Iorio will serve up cannellini beans and cod, some swordfish, or a molto delicioso white-truffle polenta, all made from scratch and tempered by Iorio’s decades of working the top spots around the Northern Italian mecca.
Valerio Iorio and his daughter Manuela of Valerio’s Ristorante
“The Florentine cuisine is a huge influence on me,” says Iorio, a burly Italian with the presence of an opera singer. “I still do a lot things in the Florentine way, in that old style. I use the extra virgin olive oil with the sage and rosemary, just like they do in Tuscany.”
Iorio, like most Little Italy chefs, isn’t one for complacency. He often experiments with new recipes, finding the right produce suppliers (he doesn’t like buying out of season; what good Florentine chef does?), and when the pasta’s no good, making it himself by hand. He just shipped in a machine from Italy for that very reason.
“You know how important pasta is for Italians, huh?” he says before breaking into a belly laugh. “But I say why not? I eat from my place, so of course I want to eat better. Yet, it turns out, I’m the worse critic of my restaurant.”
"Even if you don’t know each other here, it still feels like a community."
To balance and enhance the the culinary smorgasbord, Little Italy boasts one of the most active art communities in Cleveland, from printmakers, to glassmakers, to architects and interior designers. Since the late eighties, Murray Hill Galleries (converted from an old school house) has hosted many an artist and has become a popular stop during the neighborhood's Art Walks in the fairer months.
“It’s really an established gallery by now,” says Tricia Kaman, a Chagrin-born portrait artist who’s had her second-floor studio in the Murray Hill Galleries since 1989. “It really set the template for other places in Cleveland. People are actually surprised, blown away when they come in. They’ll say, ‘Oh my god!’”
Portrait artist Tricia Kaman in her Murry Hill Gllleries studio
Kaman credits her longevity on Murray Hill to one simple reason: “Even if you don’t know each other here, it still feels like a community, especially for artists,” she says. “It’s kind of the fabric of the place.”
For shopping and gifts, stroll into the various stores carrying hand-painted china to T-shirts that suggest “Legalize Marinara” or “Ciao, Bella!” Go get a bottle of San Ruffino from Little Italy Wines, stop and hum to a recording of “Volare!” on the corner. For imported porcelain and pottery, visit La Bella Vita on Murray Hill, crack jokes with owners Barbara or Peter Strom—“Pietro” to confidantes—both well-versed on Northern Italian trends in ceramics and glassware.
Cleveland confidential: La Bella Vita is where to shop for Mom's next birthday gift: try a hand-painted serving platter or crystal wine decanter.

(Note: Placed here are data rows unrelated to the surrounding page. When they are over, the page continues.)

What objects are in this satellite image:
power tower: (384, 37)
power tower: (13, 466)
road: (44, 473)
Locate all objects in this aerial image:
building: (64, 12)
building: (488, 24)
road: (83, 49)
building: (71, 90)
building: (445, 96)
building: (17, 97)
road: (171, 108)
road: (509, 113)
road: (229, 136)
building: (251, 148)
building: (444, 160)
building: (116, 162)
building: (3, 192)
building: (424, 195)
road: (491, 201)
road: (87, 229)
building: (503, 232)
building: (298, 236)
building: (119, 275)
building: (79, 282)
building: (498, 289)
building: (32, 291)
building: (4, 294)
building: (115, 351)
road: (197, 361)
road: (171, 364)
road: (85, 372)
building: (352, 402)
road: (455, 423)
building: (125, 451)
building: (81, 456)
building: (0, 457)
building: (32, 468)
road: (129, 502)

Pewter candleholders? Check.
All in the Neighborhood
For one of the best, and only, cigar stores in a five-mile radius, walk into the Mayfield Smoke Shop, sit and puff on a Romeo y Julieta around locals and waitstaff on break from the nearby Mama Santo’s pizzeria. Talk shop with owner Nicole Laurienzo and watch the old-timers puff and play Canasta in the back room (but don’t bother them, they’re busy).
“Hey, the cigar world may be a man’s world,” cracks Laurienzo, who’s run the store since the early nineties. “But someone’s got to sell cigars, don’t they?”
Nicole Laurienzo owner of Mayfield Smoke Shop
Come late evening, stop by Maxi’s for a solid whiskey and water, then up to the newly open Tavern of Little Italy (the neighborhood’s first gastropub) for a Great Lakes Dortmunder alongside fried spaghetti and meatballs. To round off the night, head up to Valerio’s for a glass of Tuscan merlot and listen to Iorio and his wife speak Italian while local pianists play Debussy or Michael Jackson on the upright near the bar. And if you can play? Iorio doesn’t mind if you sit in. In fact, he encourages it.
“You come here, and we eat, we talk, have a glass of wine together,” he says, “maybe even play the piano or sing! But, hey, that’s what a restaurant should be? Right?”
Like they say: all in the neighborhood.